- Born: c. 1851 Ayr
- Died: 6 March 1933 (aged 82) Clarkston, East Renfrewshire
- Education: Newton on Ayr Academy
- Spouse: Marian
- Engineering career
- Discipline: Electrical engineering
- Institutions: Institution of Electrical Engineers
- Significant advance: Voltmeter and ammeter

= William McWhirter =

William McWhirter (c. 1851–1933) was a Scottish electrical engineer, grandfather of Norris McWhirter, who invented the combined voltmeter and ammeter, from which such (analogue) subsequent meters were developed.

==Early life==
He was born in Ayr. He went to school at Ayr Academy.

==Career==
He was apprenticed to his uncle who was a baker. He joined the telegraphic department of the Glasgow and South Western Railway, becoming a divisional inspector.

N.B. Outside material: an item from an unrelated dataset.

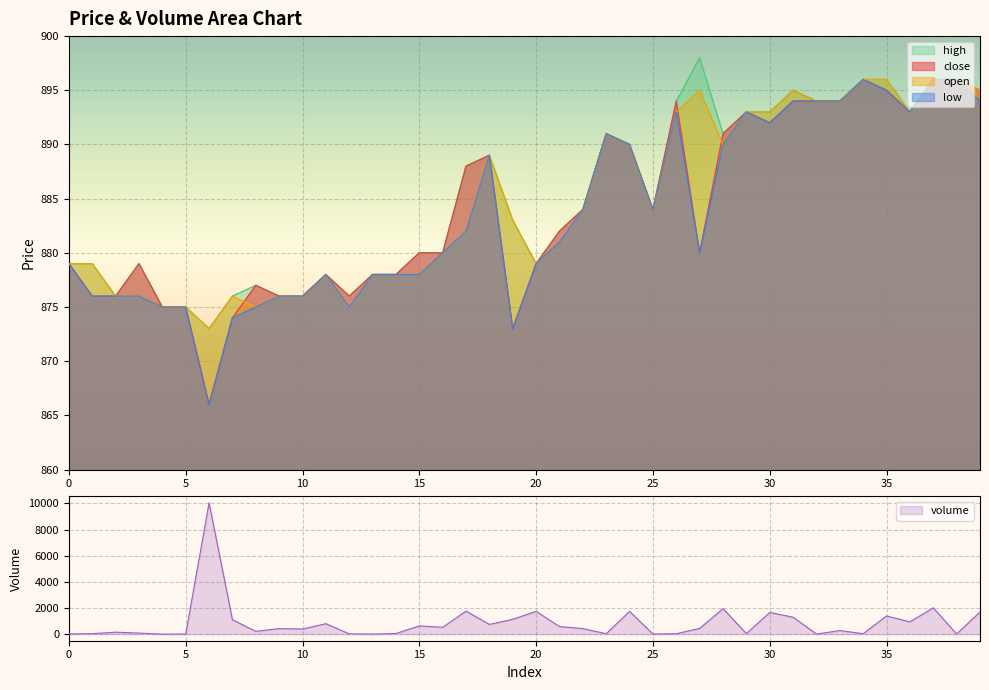

What is the value of the close point at the 10th from the left?

876.0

In 1882 he worked for Messrs Norman & Sons, setting up the first electrical lighting at Glasgow Central station. There were no power stations in Glasgow at the time, and under the arches of the railway viaduct on Argyle Street, a makeshift generator was built from a Robey boiler and engine, with dynamos with copper wire brushes. A nearby shop was also lit with electricity, by an arc lamp, and this new contraption drew large crowds.

In 1884 he formed McWhirter & Co, which opened a works in Govan. This site made big improvements to the efficiency and commutation of the dynamo. In 1897 he formed William McWhirter and Sons Ltd. He went to India in 1899 to improve the country's railway signalling.

===Inventions===
In 1883 he patented a combined voltmeter and ammeter, a prototype multimeter. It was later manufactured by the General Electric Company.

===Institutions===
In 1880 he joined the Institution of Electrical Engineers (now the Institution of Engineering and Technology). He was one of the founders of the Scottish Electrical Contractors' Association (now known as SELECT).

===Research===
In research he cooperated with Prof Silvanus P. Thompson, Prof William Edward Ayrton, Prof John Perry, Prof Andrew Jamieson, and the American Frank J. Sprague. He also worked with Hugo Hirst, 1st Baron Hirst.

==Personal life==
He married Marian, from Ayr.

One of his sons would be William Allan McWhirter, born in 1889, who became the editor of the Sunday Pictorial (later to become the Sunday Mirror), and managing director from 1944-50 of Associated Newspapers. His grandsons were Norris McWhirter CBE and Ross McWhirter.